本実施形態によるホットスタンプ鋼材の製造方法は、ホットスタンプにより製造される鋼材の製造方法として広く適用可能である。急速加熱によるホットスタンプを実施する場合において、特に適する。
10,20 領域

Claims (5)

  1. 質量%で、C:0.05〜0.4%、Si:0.5%以下、Mn:0.5〜2.5%、P:0.03%以下、S:0.01%以下、sol.Al:0.1%以下、N:0.01%以下、B:0〜0.005%、Ti:0〜0.1%、Cr:0〜0.5%、Nb:0〜0.1%、Ni:0〜1.0%、及び、Mo:0〜0.5%を含有し、残部がFe及び不純物からなる化学組成を有する鋼板を準備する工程と、
    前記鋼板に対して、0.1〜0.25質量%のAlを含有する溶融亜鉛めっき浴を利用した溶融亜鉛めっき処理を実施する工程と、
    前記溶融亜鉛めっき処理された鋼板の表面にZr化合物を含有するアルカリ水溶液を塗布して、20〜450mg/m2のZrを含有する皮膜を前記表面に形成する工程と、
    前記皮膜が形成された前記鋼板をAc3点〜950℃に加熱した後、金型を用いて前記鋼板をプレスしながら焼入れしてホットスタンプ鋼材を成形する工程とを備える、ホットスタンプ鋼材の製造方法。

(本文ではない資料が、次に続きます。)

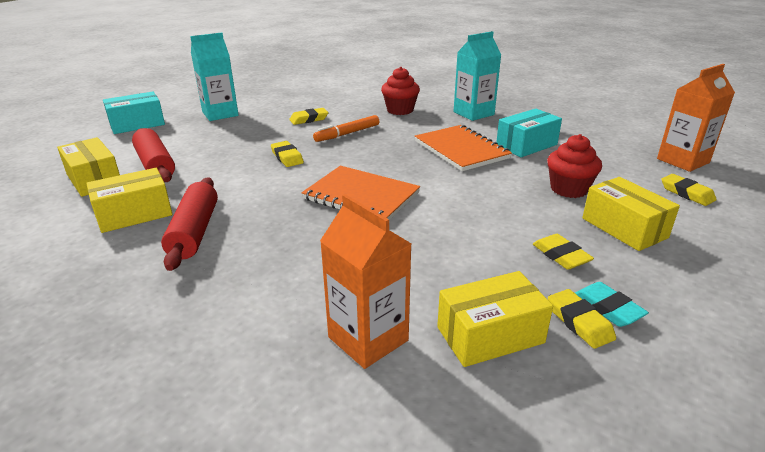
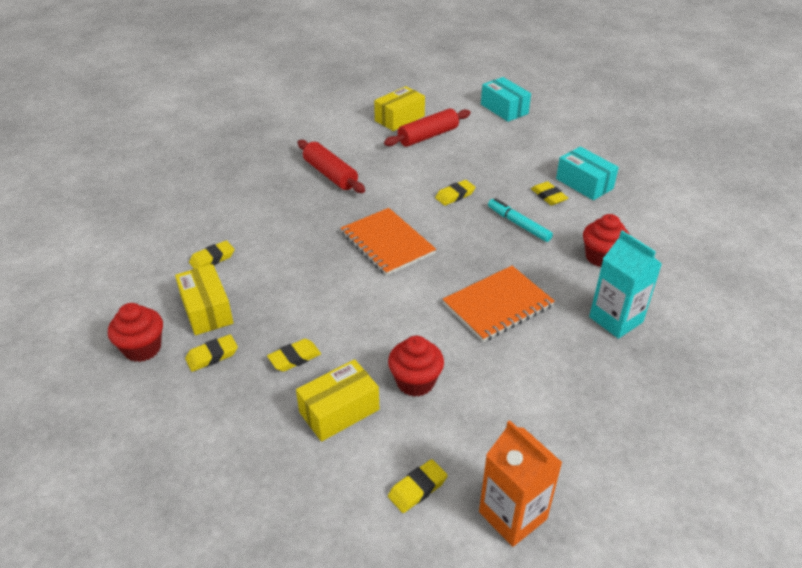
camera: 85 degrees right, 10 degrees up
(134, 214) = (352, 146): yellow box -> none
(194, 232) = (330, 174): red rolling pin -> red rolling pin turned 60 degrees clockwise
(220, 114) = (543, 143): turquoise carton -> none
(347, 133) = (518, 224): orange marker -> turquoise marker
(361, 196) = (387, 243): orange notebook -> orange notebook turned 60 degrees counterclockwise
(368, 339) = (212, 259): orange carton -> yellow eraser
(526, 145) = (525, 360): turquoise box -> turquoise box (584, 184)
(589, 403) = (142, 348): none -> red cupcake
(607, 308) = (225, 374): turquoise eraser -> none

  2. 請求項1に記載のホットスタンプ鋼材の製造方法であって、
    前記溶融亜鉛めっき処理を実施する工程は、前記溶融亜鉛めっき処理された前記鋼板を加熱して合金化処理を実施する工程を含む、ホットスタンプ鋼材の製造方法。
  3. 質量%で、C:0.05〜0.4%、Si:0.5%以下、Mn:0.5〜2.5%、P:0.03%以下、S:0.01%以下、sol.Al:0.1%以下、N:0.01%以下、B:0〜0.005%、Ti:0〜0.1%、Cr:0〜0.5%、Nb:0〜0.1%、Ni:0〜1.0%、及び、Mo:0〜0.5%を含有し、残部がFe及び不純物からなる化学組成を有する鋼板を準備する工程と、
    前記鋼板に対して、0.1〜0.25質量%のAlを含有する溶融亜鉛めっき浴を利用した溶融亜鉛めっき処理を実施する工程と、
    前記溶融亜鉛めっき処理された鋼板の表面にZr化合物を含有するアルカリ水溶液を塗布して、20〜450mg/m2のZrを含有する皮膜を前記表面に形成する工程とを備える、ホットスタンプ用鋼板の製造方法。
  4. 請求項3に記載のホットスタンプ用鋼板の製造方法であって、
    前記溶融亜鉛めっき処理を実施する工程は、前記溶融亜鉛めっき処理された前記鋼板を加熱して合金化処理を実施する工程を含む、ホットスタンプ用鋼板の製造方法。
  5. 質量%で、C:0.05〜0.4%、Si:0.5%以下、Mn:0.5〜2.5%、P:0.03%以下、S:0.01%以下、sol.Al:0.1%以下、N:0.01%以下、B:0〜0.005%、Ti:0〜0.1%、Cr:0〜0.5%、Nb:0〜0.1%、Ni:0〜1.0%、及び、Mo:0〜0.5%を含有し、残部がFe及び不純物からなる化学組成を有する母材と、
    前記母材上に形成され、溶融亜鉛めっき層、及び、合金化溶融亜鉛めっき層のいずれかであるめっき層と、
    前記めっき層上に形成される皮膜とを備え、
    前記めっき層は、0.1〜1.0質量%のAlを含有し、
    前記皮膜は、20〜450mg/m2のZrを含有する、ホットスタンプ用鋼板。